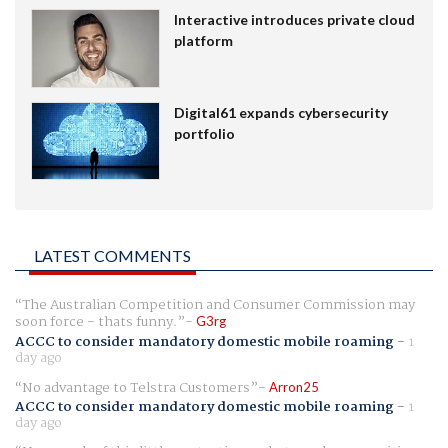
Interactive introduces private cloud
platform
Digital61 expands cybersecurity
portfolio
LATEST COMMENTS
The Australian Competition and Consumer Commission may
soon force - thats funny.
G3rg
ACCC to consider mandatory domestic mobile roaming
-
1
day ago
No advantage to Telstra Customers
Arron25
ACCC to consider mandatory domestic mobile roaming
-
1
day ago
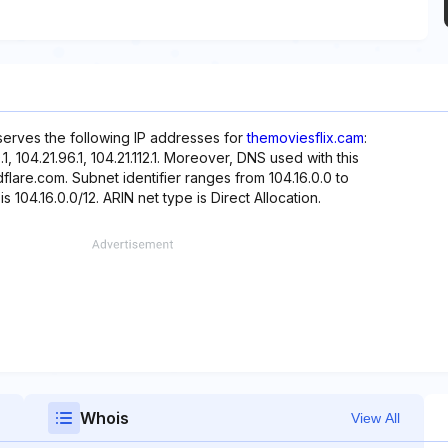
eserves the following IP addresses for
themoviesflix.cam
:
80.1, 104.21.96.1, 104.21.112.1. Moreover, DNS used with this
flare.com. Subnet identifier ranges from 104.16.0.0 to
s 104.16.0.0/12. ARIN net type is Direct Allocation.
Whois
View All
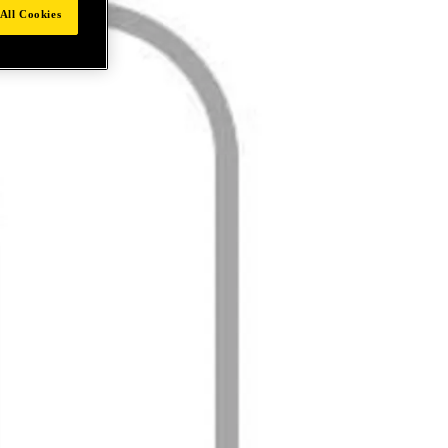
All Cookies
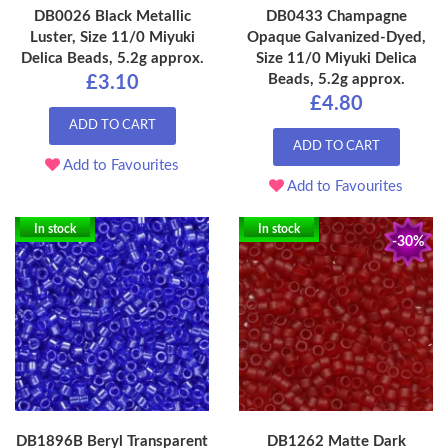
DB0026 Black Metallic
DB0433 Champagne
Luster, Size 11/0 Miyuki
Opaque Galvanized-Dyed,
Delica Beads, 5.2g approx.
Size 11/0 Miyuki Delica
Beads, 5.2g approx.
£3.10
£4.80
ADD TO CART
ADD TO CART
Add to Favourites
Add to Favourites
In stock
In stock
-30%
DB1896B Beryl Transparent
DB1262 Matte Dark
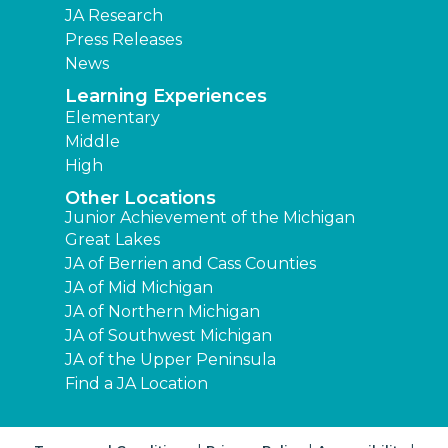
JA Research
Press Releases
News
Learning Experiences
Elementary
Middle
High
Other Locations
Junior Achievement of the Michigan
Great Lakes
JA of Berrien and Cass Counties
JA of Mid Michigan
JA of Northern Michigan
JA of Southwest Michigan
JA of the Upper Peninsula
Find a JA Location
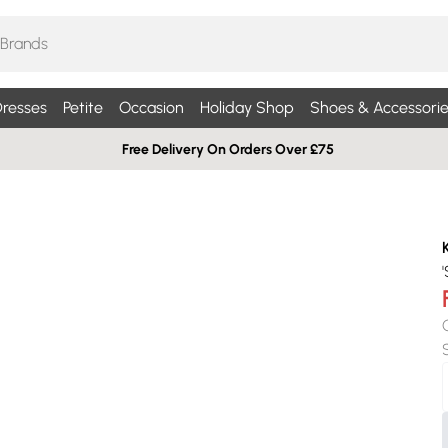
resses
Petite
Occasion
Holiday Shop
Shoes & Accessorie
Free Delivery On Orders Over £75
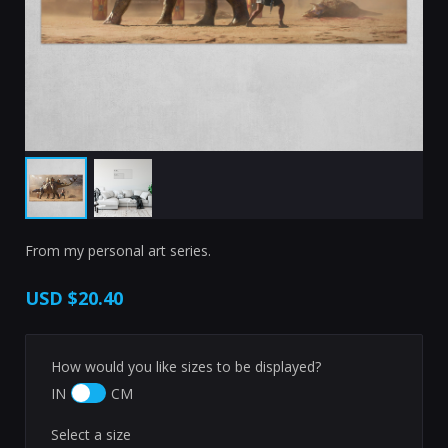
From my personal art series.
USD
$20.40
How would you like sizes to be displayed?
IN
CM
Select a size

#####

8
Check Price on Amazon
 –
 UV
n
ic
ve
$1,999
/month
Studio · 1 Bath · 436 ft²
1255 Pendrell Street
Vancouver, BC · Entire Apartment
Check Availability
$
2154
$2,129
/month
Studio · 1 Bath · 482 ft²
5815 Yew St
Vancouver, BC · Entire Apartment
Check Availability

#####

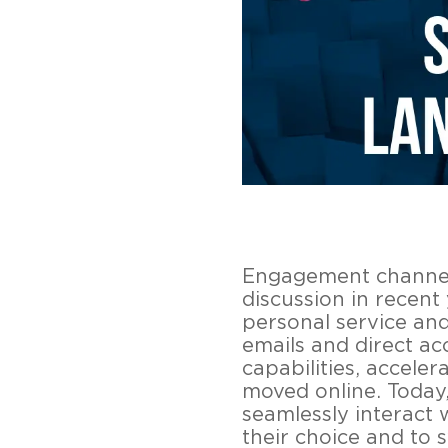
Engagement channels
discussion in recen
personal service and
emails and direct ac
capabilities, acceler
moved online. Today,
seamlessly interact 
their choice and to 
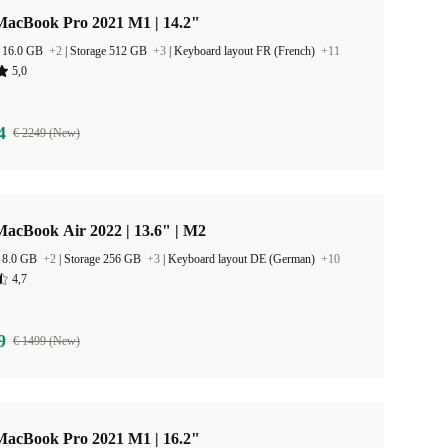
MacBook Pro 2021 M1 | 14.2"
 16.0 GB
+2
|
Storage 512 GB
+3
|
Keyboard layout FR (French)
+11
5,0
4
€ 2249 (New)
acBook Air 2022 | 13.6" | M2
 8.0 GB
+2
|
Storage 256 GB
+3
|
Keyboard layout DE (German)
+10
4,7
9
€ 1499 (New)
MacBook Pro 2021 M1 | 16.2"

#####

TASK BRIEF
Please swap "In stock" for "Available" in the entries, everything from the line with "All Cookies" down to the line with "DB1262 Matte Dark", and give those lines with nothing else changed. Leave the pictures out.

ANSWER TO THIS EXERCISE
All Cookies
DB0026 Black Metallic
DB0433 Champagne
Luster, Size 11/0 Miyuki
Opaque Galvanized-Dyed,
Delica Beads, 5.2g approx.
Size 11/0 Miyuki Delica
Beads, 5.2g approx.
£3.10
£4.80
ADD TO CART
ADD TO CART
Add to Favourites
Add to Favourites
Available
Available
-30%
DB1896B Beryl Transparent
DB1262 Matte Dark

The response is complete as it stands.